» **Exercise brief**: Take the data below and filter it for lines containing the word "applying"; show each line found.

» **Supplied records**:
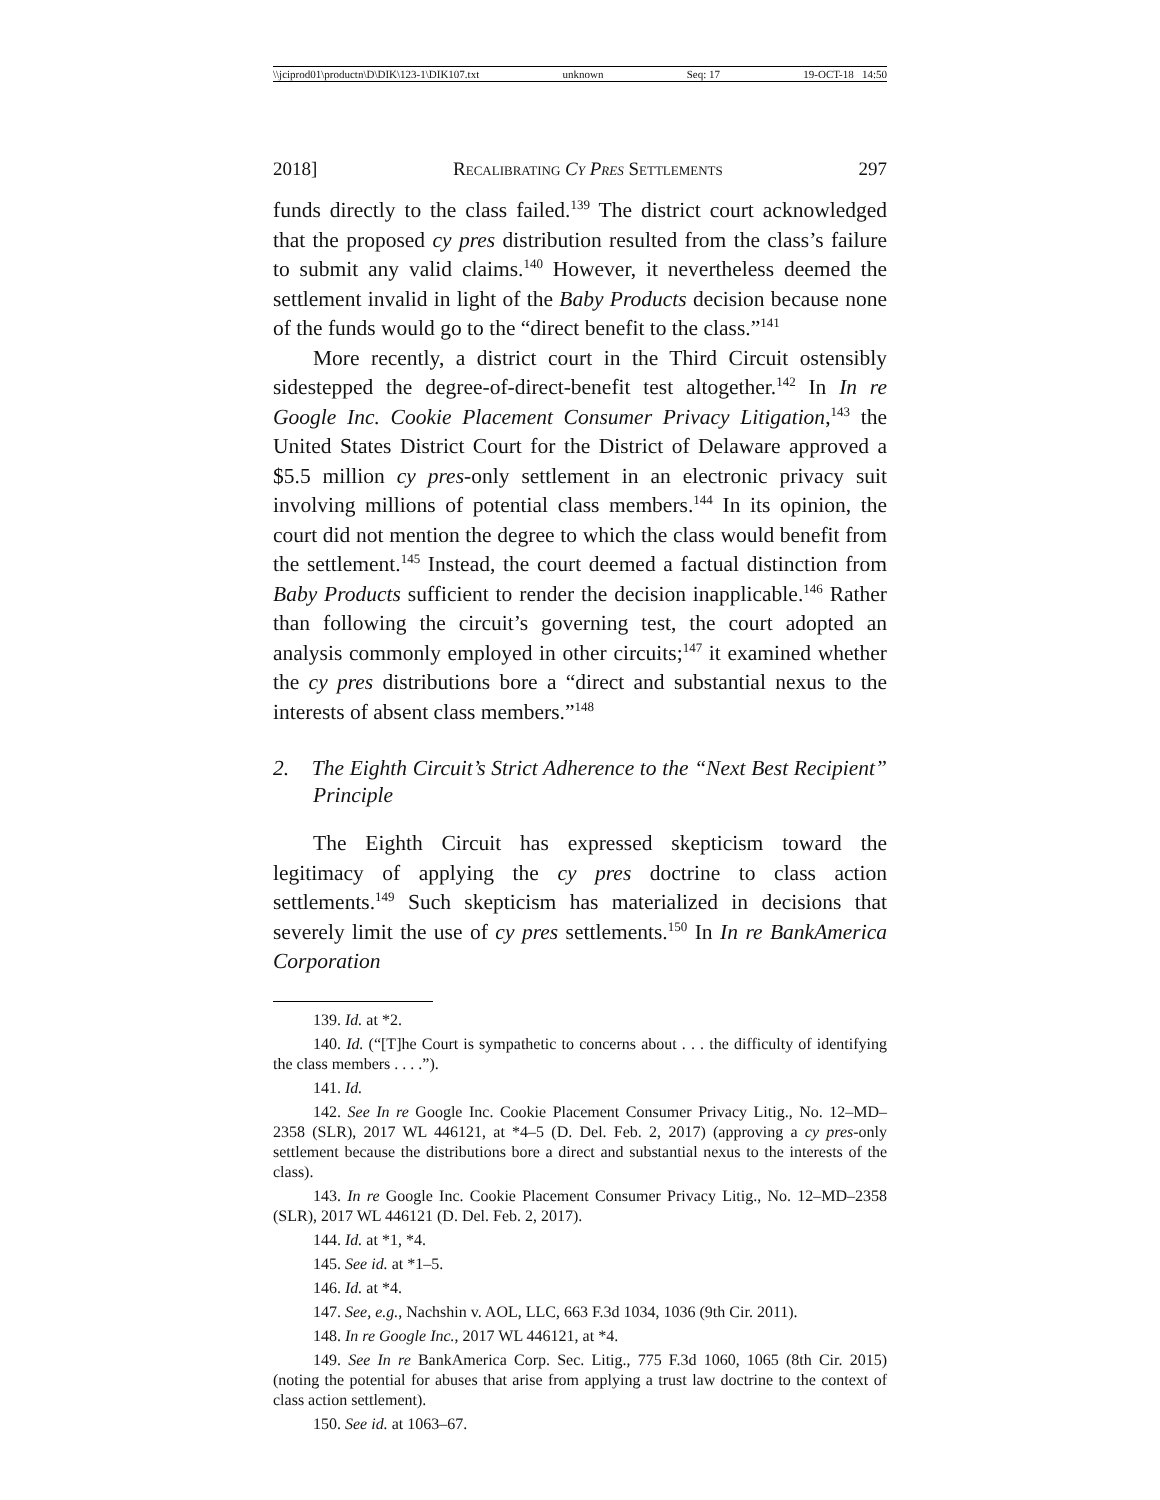\\jciprod01\productn\D\DIK\123-1\DIK107.txt unknown Seq: 17 19-OCT-18 14:50
2018] Recalibrating Cy Pres Settlements 297
funds directly to the class failed.<sup>139</sup> The district court acknowledged that the proposed cy pres distribution resulted from the class’s failure to submit any valid claims.<sup>140</sup> However, it nevertheless deemed the settlement invalid in light of the Baby Products decision because none of the funds would go to the “direct benefit to the class.”<sup>141</sup>
More recently, a district court in the Third Circuit ostensibly sidestepped the degree-of-direct-benefit test altogether.<sup>142</sup> In In re Google Inc. Cookie Placement Consumer Privacy Litigation,<sup>143</sup> the United States District Court for the District of Delaware approved a $5.5 million cy pres-only settlement in an electronic privacy suit involving millions of potential class members.<sup>144</sup> In its opinion, the court did not mention the degree to which the class would benefit from the settlement.<sup>145</sup> Instead, the court deemed a factual distinction from Baby Products sufficient to render the decision inapplicable.<sup>146</sup> Rather than following the circuit’s governing test, the court adopted an analysis commonly employed in other circuits;<sup>147</sup> it examined whether the cy pres distributions bore a “direct and substantial nexus to the interests of absent class members.”<sup>148</sup>
2. The Eighth Circuit’s Strict Adherence to the “Next Best Recipient” Principle
The Eighth Circuit has expressed skepticism toward the legitimacy of applying the cy pres doctrine to class action settlements.<sup>149</sup> Such skepticism has materialized in decisions that severely limit the use of cy pres settlements.<sup>150</sup> In In re BankAmerica Corporation
139. Id. at *2.
140. Id. (“[T]he Court is sympathetic to concerns about . . . the difficulty of identifying the class members . . . .”).
141. Id.
142. See In re Google Inc. Cookie Placement Consumer Privacy Litig., No. 12–MD–2358 (SLR), 2017 WL 446121, at *4–5 (D. Del. Feb. 2, 2017) (approving a cy pres-only settlement because the distributions bore a direct and substantial nexus to the interests of the class).
143. In re Google Inc. Cookie Placement Consumer Privacy Litig., No. 12–MD–2358 (SLR), 2017 WL 446121 (D. Del. Feb. 2, 2017).
144. Id. at *1, *4.
145. See id. at *1–5.
146. Id. at *4.
147. See, e.g., Nachshin v. AOL, LLC, 663 F.3d 1034, 1036 (9th Cir. 2011).
148. In re Google Inc., 2017 WL 446121, at *4.
149. See In re BankAmerica Corp. Sec. Litig., 775 F.3d 1060, 1065 (8th Cir. 2015) (noting the potential for abuses that arise from applying a trust law doctrine to the context of class action settlement).
150. See id. at 1063–67.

» **Exercise solution**:
The Eighth Circuit has expressed skepticism toward the legitimacy of applying the cy pres doctrine to class action settlements.<sup>149</sup> Such skepticism has materialized in decisions that severely limit the use of cy pres settlements.<sup>150</sup> In In re BankAmerica Corporation
149. See In re BankAmerica Corp. Sec. Litig., 775 F.3d 1060, 1065 (8th Cir. 2015) (noting the potential for abuses that arise from applying a trust law doctrine to the context of class action settlement).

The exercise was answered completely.